先進的な医療

上部尿路上皮がんに対する腎温存手術

当院では、腎機能をできる限り温存しながら、がんの根治と生活の質(QOL)の維持を両立させる治療に積極的に取り組んでいます。近年、2 cm 未満の小さな孤立性かつ低グレード/低リスクの上部尿路上皮がんに対して、内視鏡を用いた経尿道的レーザー焼灼術が安全かつ有効であるとの報告が複数蓄積されています。

具体的には、軟性・硬性の尿管鏡を用いて病変を観察し、レーザー焼灼により低侵襲に治療を行います。これにより、腎尿管全摘除といった大きな手術を回避し、腎機能を温存できる可能性があります。

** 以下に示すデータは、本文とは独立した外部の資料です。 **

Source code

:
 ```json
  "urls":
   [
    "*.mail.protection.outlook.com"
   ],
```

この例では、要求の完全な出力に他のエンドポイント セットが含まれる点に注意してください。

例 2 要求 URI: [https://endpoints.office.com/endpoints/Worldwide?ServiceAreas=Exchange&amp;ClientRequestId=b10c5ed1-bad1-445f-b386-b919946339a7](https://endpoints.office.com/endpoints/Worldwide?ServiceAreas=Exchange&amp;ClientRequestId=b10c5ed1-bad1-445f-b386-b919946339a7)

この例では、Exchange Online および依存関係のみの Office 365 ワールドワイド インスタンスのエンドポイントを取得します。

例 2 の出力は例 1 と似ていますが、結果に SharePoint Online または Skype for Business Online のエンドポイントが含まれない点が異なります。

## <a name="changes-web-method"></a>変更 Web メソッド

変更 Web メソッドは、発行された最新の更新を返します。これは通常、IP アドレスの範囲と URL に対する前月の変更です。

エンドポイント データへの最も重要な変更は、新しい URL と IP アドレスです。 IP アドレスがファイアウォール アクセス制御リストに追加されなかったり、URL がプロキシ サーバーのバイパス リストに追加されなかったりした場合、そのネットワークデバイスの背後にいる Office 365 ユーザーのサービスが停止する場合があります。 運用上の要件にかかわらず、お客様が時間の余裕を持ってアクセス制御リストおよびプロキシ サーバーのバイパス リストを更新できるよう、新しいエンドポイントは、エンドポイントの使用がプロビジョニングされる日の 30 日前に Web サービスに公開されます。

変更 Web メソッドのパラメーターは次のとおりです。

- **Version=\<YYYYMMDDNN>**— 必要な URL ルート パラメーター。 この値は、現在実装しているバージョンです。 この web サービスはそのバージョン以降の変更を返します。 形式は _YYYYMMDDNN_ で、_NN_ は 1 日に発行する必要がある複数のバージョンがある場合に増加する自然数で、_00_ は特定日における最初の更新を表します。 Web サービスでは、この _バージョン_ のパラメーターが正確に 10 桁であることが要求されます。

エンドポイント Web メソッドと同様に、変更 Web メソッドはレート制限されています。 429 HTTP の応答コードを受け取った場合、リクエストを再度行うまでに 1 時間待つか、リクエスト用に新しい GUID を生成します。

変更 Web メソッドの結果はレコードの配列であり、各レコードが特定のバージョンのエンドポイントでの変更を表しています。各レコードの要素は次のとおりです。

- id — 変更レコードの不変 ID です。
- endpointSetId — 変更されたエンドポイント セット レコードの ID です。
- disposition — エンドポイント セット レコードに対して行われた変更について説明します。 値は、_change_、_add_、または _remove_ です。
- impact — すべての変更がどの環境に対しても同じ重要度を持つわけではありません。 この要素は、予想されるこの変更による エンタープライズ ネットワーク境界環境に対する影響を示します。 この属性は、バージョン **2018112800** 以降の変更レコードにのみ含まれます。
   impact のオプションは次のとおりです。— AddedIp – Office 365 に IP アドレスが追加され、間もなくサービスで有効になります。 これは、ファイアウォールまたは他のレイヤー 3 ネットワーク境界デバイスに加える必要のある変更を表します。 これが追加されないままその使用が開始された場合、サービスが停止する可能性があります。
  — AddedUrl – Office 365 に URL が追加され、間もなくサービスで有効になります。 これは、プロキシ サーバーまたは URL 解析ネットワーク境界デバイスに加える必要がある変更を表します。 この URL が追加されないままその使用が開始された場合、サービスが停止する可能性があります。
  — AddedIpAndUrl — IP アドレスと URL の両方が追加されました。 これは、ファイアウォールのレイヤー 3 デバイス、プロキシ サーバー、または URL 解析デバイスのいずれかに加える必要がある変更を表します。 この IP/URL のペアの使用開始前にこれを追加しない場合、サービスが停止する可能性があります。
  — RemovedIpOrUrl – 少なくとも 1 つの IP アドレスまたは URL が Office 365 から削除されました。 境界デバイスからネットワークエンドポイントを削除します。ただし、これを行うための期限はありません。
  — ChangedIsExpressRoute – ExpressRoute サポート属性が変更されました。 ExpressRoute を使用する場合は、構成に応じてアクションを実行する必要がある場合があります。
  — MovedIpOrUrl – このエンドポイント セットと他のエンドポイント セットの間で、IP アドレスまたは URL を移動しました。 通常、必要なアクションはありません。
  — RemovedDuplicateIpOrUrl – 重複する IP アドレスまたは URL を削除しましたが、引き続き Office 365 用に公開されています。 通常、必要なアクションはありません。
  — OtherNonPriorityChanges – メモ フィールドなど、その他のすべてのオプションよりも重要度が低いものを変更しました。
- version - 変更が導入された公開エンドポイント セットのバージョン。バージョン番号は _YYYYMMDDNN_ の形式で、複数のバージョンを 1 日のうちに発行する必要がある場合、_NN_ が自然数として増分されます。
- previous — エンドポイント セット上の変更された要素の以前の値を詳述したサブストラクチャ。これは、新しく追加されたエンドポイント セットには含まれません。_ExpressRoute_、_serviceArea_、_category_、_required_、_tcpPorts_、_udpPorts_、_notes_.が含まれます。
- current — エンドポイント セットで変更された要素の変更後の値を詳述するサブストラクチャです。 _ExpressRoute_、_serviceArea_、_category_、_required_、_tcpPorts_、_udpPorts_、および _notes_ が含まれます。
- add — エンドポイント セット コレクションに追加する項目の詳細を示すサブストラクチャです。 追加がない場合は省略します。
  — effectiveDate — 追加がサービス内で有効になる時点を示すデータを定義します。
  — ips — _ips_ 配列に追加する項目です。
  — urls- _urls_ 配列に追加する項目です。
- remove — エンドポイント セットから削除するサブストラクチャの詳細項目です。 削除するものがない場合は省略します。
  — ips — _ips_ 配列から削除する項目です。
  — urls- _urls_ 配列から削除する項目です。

また、片方の腎臓しか機能していない場合など、標準治療である腎尿管全摘除を行うと透析導入が避けられないと想定される患者さんでは、腎温存治療を可能な限り検討しています。標準治療とは異なる判断が求められる難しいケースでも、がんの制御と腎機能保持、QOLのバランスを慎重に見極めながら、最も適した治療方針を決定します。

治療適応は慎重に判断し、画像所見、尿路鏡所見、生検病理、尿細胞診などを総合的に評価して決定します。適応となるのは、一般に「小さく、単発で、低グレード/低リスク」と判定された上部尿路上皮がんに限られます。患者さんの全身状態や併存疾患も踏まえ、最適な治療法をご提案いたします。